Kini Lea telah sepenuhnya mengerti—meskipun tidak rela—bahwa selama ini dunianya hanyalah imajinasi belaka. Kehidupan yang ia jalani hanya sebuah jalan cerita yang telah ditentukan oleh penulis. Namun Lea belum mengetahui penulis webtoon yang selama ini ‘menggambar’ kisahnya.

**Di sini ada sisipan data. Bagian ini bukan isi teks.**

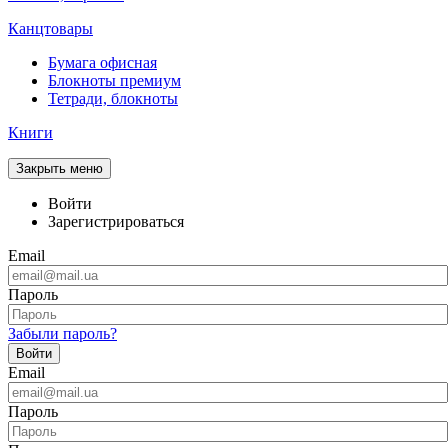
Канцтовары
Бумага офисная
Блокноты премиум
Тетради, блокноты
Книги
Закрыть меню
Войти
Зарегистрироваться
Email
Пароль
Забыли пароль?
Войти
Email
Пароль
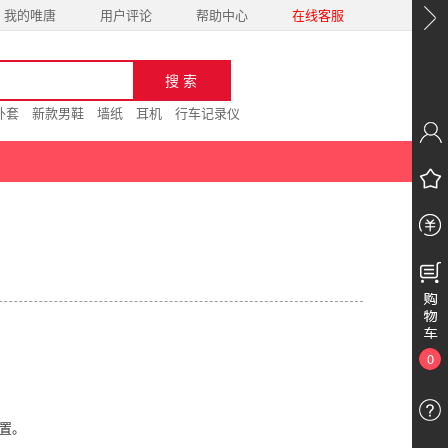
我的唯唐
用户评论
帮助中心
在线客服
外套
新款男鞋
墙纸
耳机
行车记录仪
0
处置。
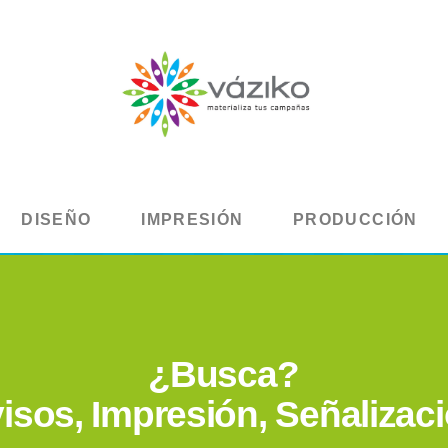
DISEÑO
IMPRESIÓN
PRODUCCIÓN
¿Busca?
isos, Impresión, Señalizac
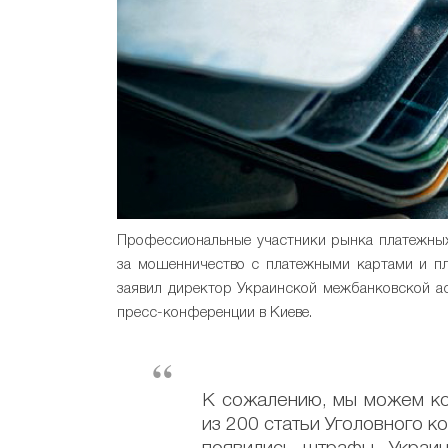
Профессиональные участники рынка платежных 
за мошенничество с платежными картами и пл
заявил директор Украинской межбанковской а
пресс-конференции в Киеве.
К сожалению, мы можем кон
из 200 статьи Уголовного к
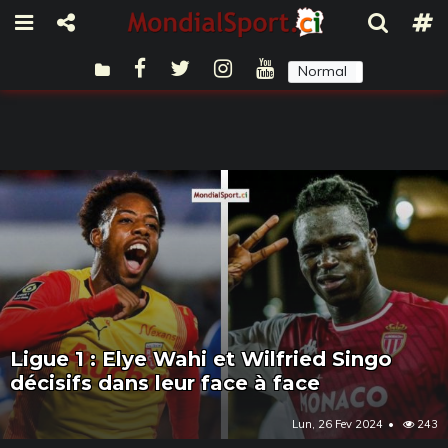
Normal
Sombre
Ligue 1 : Elye Wahi et Wilfried Singo
décisifs dans leur face à face
Lun, 26 Fev 2024
243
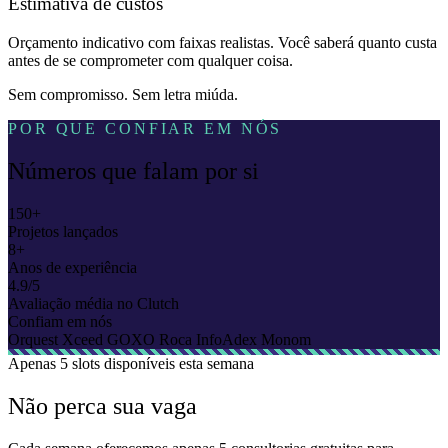
Estimativa de custos
Orçamento indicativo com faixas realistas. Você saberá quanto custa
antes de se comprometer com qualquer coisa.
Sem compromisso. Sem letra miúda.
POR QUE CONFIAR EM NÓS
Números que falam por si
150+
Projetos lançados
8+
Anos de experiência
4.9/5
Avaliação média no Clutch
Confiam em nós
Orquest
Xceed
GOXO
Roca
InfoAdex
Monom
Apenas
5 slots
disponíveis esta semana
Não perca sua vaga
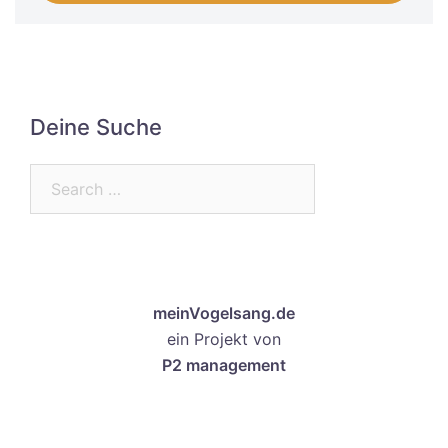
Deine Suche
Search…
meinVogelsang.de
ein Projekt von
P2 management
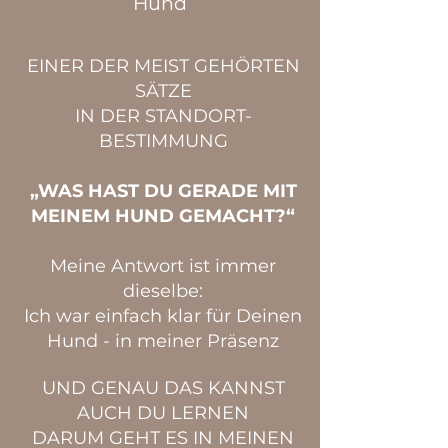
Hund
EINER DER MEIST GEHÖRTEN
SÄTZE
IN DER STANDORT-
BESTIMMUNG
„WAS HAST DU GERADE MIT
MEINEM HUND GEMACHT?“
Meine Antwort ist immer
dieselbe:
Ich war einfach klar für Deinen
Hund - in meiner Präsenz
UND GENAU DAS KANNST
AUCH DU LERNEN
DARUM GEHT ES IN MEINEN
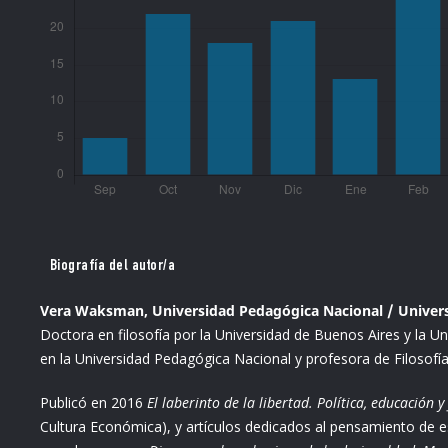
Biografía del autor/a
Vera Waksman, Universidad Pedagógica Nacional / Univers
Doctora en filosofía por la Universidad de Buenos Aires y la Uni
en la Universidad Pedagógica Nacional y profesora de Filosofía 
Publicó en 2016
El laberinto de la libertad. Política, educación 
Cultura Económica), y artículos dedicados al pensamiento de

“Aku harus mencari tahu tentang penulis yang menggambar hidupku. Apa yang menjadi alasan atas aku harus datang ke mari. Jika ‘Devan’ dan ‘Alfin’ ada di dunia ini, lantas apakah sosok Lea juga nyata yang dijadikan karakter webtoon? Ah, terlalu rumit. Sekarang yang harus kulalukan adalah ke luar dari rumah ini. Uang! Benar juga, aku membutuhkan uang.”
Lea dengan terpaksa menggeledah setiap laci, berharap menemukan beberapa lembar uang. Dengan ajaib ia menemukan sebuah amplop cokelat berisikan uang. Lea mengambil beberapa lembar. Tidak hanya itu Lea tak sengaja menemukan linggis yang diletakkan asal di samping lemari.
Lea mengerahkan segenap tenaganya untuk membuka jendela kamar tersebut.
“Akhirnya aku bisa ke luar dari rumah itu. Pertama, sebaiknya aku harus mencari toko pakaian terlebih dulu.” Lea meratapi celana training berwarna merah yang ia pakai.
***
Tidak seperti rencana awal yang hanya ingin membeli pakaian layak untuk dikenakan. Lea justru masuk ke sebuah pusat perbelanjaan besar. Nalurinya sebagai gadis remaja saat ini tumbuh lebih kuat.
“Uangnya berkurang banyak karena kugunakan untuk membayar biaya naik taksi tadi, dan sekarang apa yang bisa kubeli di sini,” gerutu Lea pada dirinya sendiri saat berusaha memilih salah satu kaos dengan harganya yang sesuai dengan uang di sakunya.
“Kurasa ini cocok untukmu.”
Seorang wanita yang sejak tadi sibuk memilah pakaian di samping Lea tiba-tiba mencocokkan dress pendek yang tengah ia pegang ke tubuh Lea.
“Tenang saja, aku bukan orang jahat yang ingin menculikmu ataupun berbuat macam- macam. Aku hanya butuh teman untuk berbelanja. Kau mau temani aku?”
"Tapi...."
"Sudahlah, kamu tidak perlu tau siapa aku, apa tujuanku. Aku hanya ingin berteman denganmu, Lea."
Lea mengangguk meski dengan terpaksa. Tidak ada pilihan. Bagi Lea, mempercayai seseorang yang menawarkan bantuan--terlebih seorang wanita--adalah keputusan tepat, terlebih Lea masih asing dengan semua yang ada di hadapannya.
"Ah, kenalkan namaku Thalia. Kau boleh memanggilku Kakak," lanjut gadis itu terseyum hingga nampaklah kedua lesung pipinya.